LITTLETON, Colorado, Sept 20 (Reuters) – Despite the heat waves, wildfires and floods that have amplified calls to accelerate the global energy transition away from fossil fuels, investors withdrew record funds from the world’s largest clean energy investment vehicles so far this year.
Investors withdrew a net $765 million through August from the world’s largest clean energy exchange traded fund, the iShares Global Clean Energy ETF (ICLN), which is by far the largest net outflow on record of investor money from that fund during any January-August period, LSEG data shows.
LOST LIMELIGHT
A key driver behind the withdrawals from clean energy investment funds this year has been the relative attractiveness of other sectors, such as artificial intelligence. Investors opted to redeploy some holdings away from energy to join the scramble for AI exposure.
The Global X Robotics & Artificial Intelligence ETF (BOTZ), the largest ETF in the AI space, saw net inflows of over $614 million through August, which was the highest for that fund during that period since 2018.
The clean energy space had outperformed other sectors, including technology, over the past two years, and so was likely due for a bit less investor attention this year.

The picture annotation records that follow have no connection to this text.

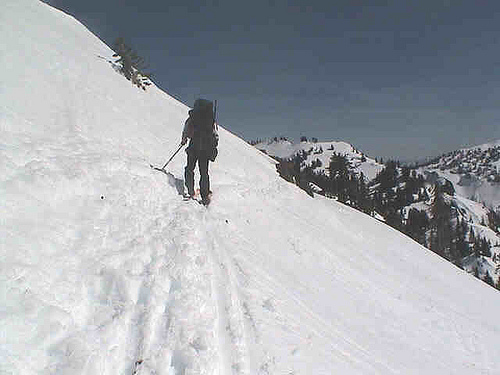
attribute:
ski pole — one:
[161, 142, 188, 176]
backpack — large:
[191, 98, 213, 160]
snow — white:
[0, 0, 498, 373]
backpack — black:
[182, 100, 225, 162]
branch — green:
[109, 32, 156, 92]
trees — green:
[242, 109, 471, 279]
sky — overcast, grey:
[98, 3, 497, 83]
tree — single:
[109, 33, 159, 95]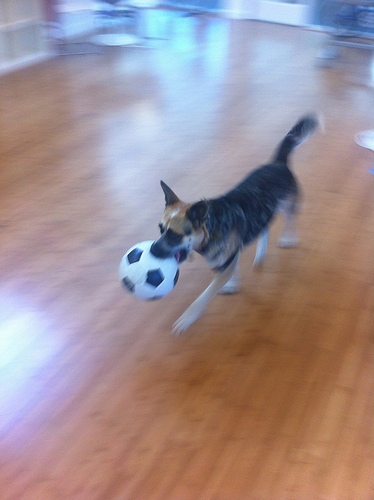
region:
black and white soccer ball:
[119, 237, 178, 302]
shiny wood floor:
[83, 87, 209, 170]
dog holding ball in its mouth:
[119, 114, 328, 334]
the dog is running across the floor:
[117, 111, 320, 334]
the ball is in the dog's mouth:
[117, 240, 180, 299]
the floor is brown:
[209, 367, 342, 495]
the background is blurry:
[43, 9, 240, 121]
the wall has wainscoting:
[4, 17, 51, 66]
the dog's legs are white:
[172, 266, 236, 335]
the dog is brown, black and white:
[148, 116, 322, 335]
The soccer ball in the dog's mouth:
[119, 243, 177, 301]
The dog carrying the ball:
[149, 108, 327, 338]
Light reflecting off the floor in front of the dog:
[0, 296, 66, 422]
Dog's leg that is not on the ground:
[168, 268, 236, 335]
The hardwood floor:
[0, 12, 371, 497]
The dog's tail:
[272, 103, 323, 163]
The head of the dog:
[148, 190, 203, 266]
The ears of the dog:
[154, 179, 212, 224]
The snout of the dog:
[149, 233, 190, 262]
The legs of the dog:
[160, 201, 302, 338]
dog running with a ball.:
[91, 81, 339, 350]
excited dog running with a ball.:
[45, 50, 349, 376]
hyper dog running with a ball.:
[116, 113, 343, 373]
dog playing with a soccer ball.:
[89, 47, 329, 381]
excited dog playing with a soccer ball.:
[88, 59, 328, 357]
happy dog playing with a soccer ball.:
[95, 97, 354, 371]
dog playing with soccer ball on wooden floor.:
[113, 74, 337, 344]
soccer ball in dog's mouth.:
[106, 193, 200, 299]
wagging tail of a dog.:
[261, 109, 340, 170]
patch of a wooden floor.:
[22, 379, 314, 482]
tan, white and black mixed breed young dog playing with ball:
[149, 107, 320, 332]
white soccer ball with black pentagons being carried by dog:
[116, 242, 175, 297]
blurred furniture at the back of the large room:
[44, 0, 194, 83]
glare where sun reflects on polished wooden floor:
[1, 292, 64, 425]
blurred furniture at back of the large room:
[313, 0, 370, 80]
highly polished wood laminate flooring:
[0, 8, 371, 496]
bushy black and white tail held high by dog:
[269, 107, 324, 158]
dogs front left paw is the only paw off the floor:
[167, 309, 193, 334]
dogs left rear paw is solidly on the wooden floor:
[274, 234, 295, 247]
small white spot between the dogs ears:
[171, 206, 180, 219]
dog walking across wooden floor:
[96, 76, 325, 338]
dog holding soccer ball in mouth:
[94, 158, 225, 339]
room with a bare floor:
[53, 0, 234, 176]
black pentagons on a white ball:
[116, 231, 179, 302]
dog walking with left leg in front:
[114, 184, 255, 367]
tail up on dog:
[225, 97, 333, 284]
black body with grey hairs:
[198, 158, 305, 259]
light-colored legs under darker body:
[156, 194, 318, 336]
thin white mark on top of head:
[154, 195, 191, 245]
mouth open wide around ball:
[133, 237, 199, 270]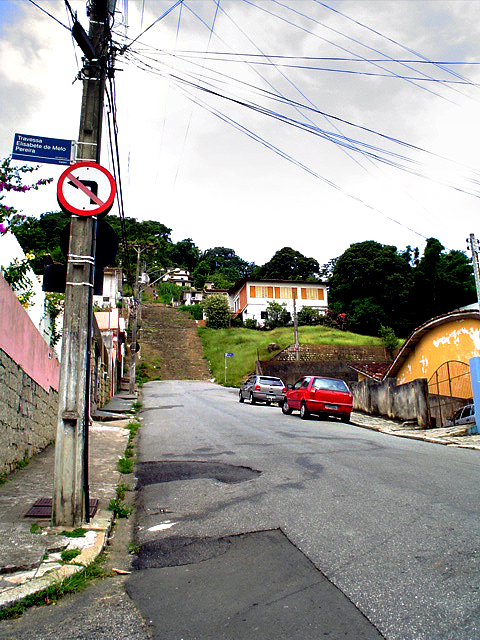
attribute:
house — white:
[209, 207, 462, 451]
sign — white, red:
[61, 159, 115, 212]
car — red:
[270, 265, 375, 409]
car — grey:
[223, 352, 305, 420]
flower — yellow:
[9, 233, 68, 272]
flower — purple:
[3, 148, 30, 203]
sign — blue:
[5, 104, 87, 181]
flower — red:
[326, 292, 362, 338]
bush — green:
[162, 251, 299, 358]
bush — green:
[200, 275, 291, 342]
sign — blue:
[13, 110, 103, 232]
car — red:
[221, 341, 364, 446]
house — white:
[215, 244, 397, 446]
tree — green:
[270, 239, 316, 293]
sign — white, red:
[38, 156, 123, 217]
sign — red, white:
[41, 139, 120, 228]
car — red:
[285, 365, 418, 468]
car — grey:
[180, 335, 285, 396]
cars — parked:
[226, 327, 372, 494]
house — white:
[237, 253, 407, 434]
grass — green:
[250, 312, 312, 379]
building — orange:
[393, 278, 463, 415]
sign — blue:
[15, 97, 72, 176]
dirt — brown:
[164, 286, 218, 383]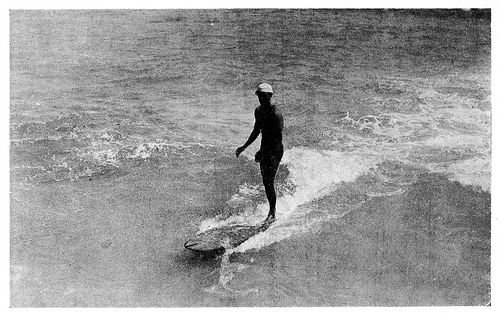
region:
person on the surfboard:
[157, 50, 321, 310]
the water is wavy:
[319, 115, 429, 242]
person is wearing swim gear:
[240, 137, 278, 201]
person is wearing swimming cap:
[248, 74, 278, 104]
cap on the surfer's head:
[242, 67, 304, 119]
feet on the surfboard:
[234, 171, 291, 256]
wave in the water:
[287, 128, 382, 248]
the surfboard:
[168, 197, 256, 264]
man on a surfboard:
[167, 70, 318, 268]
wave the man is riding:
[150, 135, 432, 258]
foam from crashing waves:
[305, 70, 485, 190]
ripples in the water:
[17, 15, 477, 110]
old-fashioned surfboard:
[172, 218, 270, 253]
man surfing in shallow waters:
[10, 77, 496, 287]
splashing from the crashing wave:
[15, 105, 180, 171]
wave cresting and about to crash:
[290, 152, 480, 210]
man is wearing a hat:
[250, 81, 281, 107]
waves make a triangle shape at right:
[220, 155, 491, 299]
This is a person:
[213, 67, 330, 267]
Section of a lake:
[326, 194, 493, 307]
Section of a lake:
[62, 21, 174, 121]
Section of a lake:
[317, 210, 479, 311]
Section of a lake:
[16, 197, 97, 307]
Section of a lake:
[343, 65, 494, 164]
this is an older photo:
[15, 22, 462, 301]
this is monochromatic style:
[47, 29, 445, 255]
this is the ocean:
[41, 101, 198, 266]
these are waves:
[287, 152, 485, 262]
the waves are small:
[332, 130, 482, 248]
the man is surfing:
[155, 29, 376, 269]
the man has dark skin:
[215, 88, 315, 218]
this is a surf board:
[173, 219, 279, 263]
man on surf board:
[232, 76, 285, 224]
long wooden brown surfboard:
[184, 219, 274, 255]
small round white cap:
[256, 82, 274, 95]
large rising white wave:
[236, 144, 498, 259]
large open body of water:
[12, 10, 494, 305]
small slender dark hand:
[232, 143, 244, 157]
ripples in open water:
[26, 106, 157, 185]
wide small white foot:
[260, 211, 279, 226]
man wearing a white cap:
[248, 75, 284, 102]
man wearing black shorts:
[251, 137, 283, 189]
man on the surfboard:
[153, 78, 298, 264]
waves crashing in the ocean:
[293, 125, 423, 209]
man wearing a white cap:
[248, 75, 279, 107]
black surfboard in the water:
[175, 200, 279, 269]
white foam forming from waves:
[284, 141, 356, 198]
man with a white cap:
[253, 79, 274, 91]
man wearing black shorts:
[246, 143, 289, 193]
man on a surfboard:
[173, 77, 311, 259]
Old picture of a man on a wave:
[181, 62, 329, 259]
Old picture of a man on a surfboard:
[181, 62, 298, 256]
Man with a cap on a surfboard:
[184, 80, 301, 257]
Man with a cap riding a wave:
[188, 80, 294, 263]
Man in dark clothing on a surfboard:
[184, 84, 289, 264]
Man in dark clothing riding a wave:
[183, 78, 285, 253]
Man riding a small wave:
[185, 83, 292, 258]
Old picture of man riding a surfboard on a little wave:
[188, 80, 305, 257]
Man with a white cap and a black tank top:
[181, 81, 293, 256]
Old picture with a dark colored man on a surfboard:
[184, 82, 293, 256]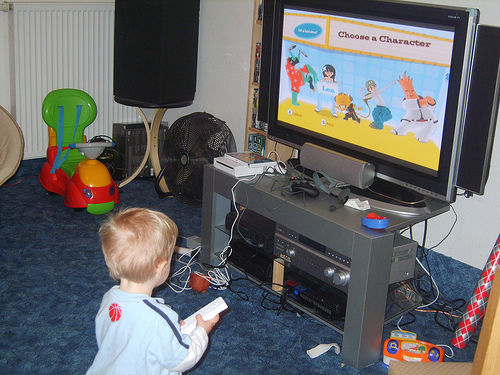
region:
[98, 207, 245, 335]
this is a little kid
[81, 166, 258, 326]
this is a little boy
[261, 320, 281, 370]
this is a plush carpet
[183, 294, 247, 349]
this is a wii remote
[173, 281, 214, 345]
the wii is white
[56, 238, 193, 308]
this is a neck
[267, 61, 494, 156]
the tv is on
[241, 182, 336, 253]
this is a stand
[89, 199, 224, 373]
A small boy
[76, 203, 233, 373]
A boy holding a wii controller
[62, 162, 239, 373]
A boy facing the television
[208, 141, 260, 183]
A white wii console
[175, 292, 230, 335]
A white wii controller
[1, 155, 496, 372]
Blue flooring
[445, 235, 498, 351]
A silver and red roll of wrapping paper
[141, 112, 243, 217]
A round black fan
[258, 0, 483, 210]
A television turned on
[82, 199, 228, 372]
Boy wearing a blue shirt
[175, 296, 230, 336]
Game control in the boy's hand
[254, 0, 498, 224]
TV on the stand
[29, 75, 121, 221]
Child's ride on toy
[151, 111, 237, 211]
Fan on the floor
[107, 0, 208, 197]
Speaker on a stand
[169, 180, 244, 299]
Cords hanging from stand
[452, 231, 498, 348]
Wrapping paper leaning on wall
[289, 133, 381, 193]
Speaker in front of tv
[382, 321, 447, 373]
Toy on the floor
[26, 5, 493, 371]
A child is playing a videogame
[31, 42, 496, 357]
The child is entertaining himself well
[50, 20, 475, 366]
A child is in a living room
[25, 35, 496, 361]
A child is using a television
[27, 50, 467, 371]
A child is using a game controller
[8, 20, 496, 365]
A child is having a great time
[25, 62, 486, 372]
A child is sitting on the carpet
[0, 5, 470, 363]
A child is watching the TV screen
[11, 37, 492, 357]
A child is enjoying a present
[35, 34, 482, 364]
A child is enjoying the day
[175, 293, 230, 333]
white wii control in a young boy's hand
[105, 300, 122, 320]
red graphic on the back of a light blue shirt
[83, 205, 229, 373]
little boy holding Nintendo wii remote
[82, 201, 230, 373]
little boy playing Nintendo Wii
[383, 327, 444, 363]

However, an equally important factor behind the outflows in clean energy has been the spate of high profile corporate and national disappointments in critical areas of the clean energy industry.
WIND BLOWS
The most prominent letdown this year has been the wind power sector, which has suffered from disappointing national offshore auction results for operating sites in Britain and the United States, as well as ongoing corporate hiccups.
Earlier this month, Britain’s latest subsidy auction for renewable projects failed to attract any bidders at all from the offshore wind industry, while in late August the first ever offshore auction in the Gulf of Mexico unearthed only a single bid, dealing a blow to U.S. green energy ambitions.
The bad news didn’t stop there. This month, the European solar industry warned of a “precarious” situation for solar photovoltaic (PV) manufacturers as PV prices hit record lows.
And earlier this year solar inverter maker Enphase Energy warned of below-estimate earnings on weak demand in the United States, where consumers are reining in expenditures due to high interest rates.
Even the electric vehicle (EV) market, one of the clear bright spots for supporters of the energy transition, looks set to run into problems after the European Commission threatened into subsidies for Chinese EV makers, which have been rapidly gaining market share at the expense of Europe’s car giants.
In all, weak spots have emerged on key frontiers of the clean energy industry, which have justified the retreat in investment.
But it is far from clear whether these setbacks will turn into sustained reversals, as the broader push for cleaner energy sources retains wide support at the societal, political and corporate levels.
And for long-term investors, even modest success stories tied to government or corporate renewable energy projects, or improving earnings momentum among key clean energy-focused companies, could be enough to flip the recent fund flow trends from outbound to inbound.
Short-term traders may be even easier to entice, as following the recent waves of outflows, the prices of major clean energy ETFs are hovering at their lowest in more than three years, and this could be viewed as an attractive entry point given the enduring scale of support and investment into the broader energy transition.
Overall, investors in ETFs and other funds are far from the main drivers of the global energy transition, which is set to continue whether or not retail investors tag along for the ride.
But investment trends do offer an effective read on broader sentiment in the clean energy arena, which has been battered by downbeat news but could be primed for a turnaround once upbeat earnings and development auction results start to come in.
The opinions expressed here are those of the author, a columnist for Reuters.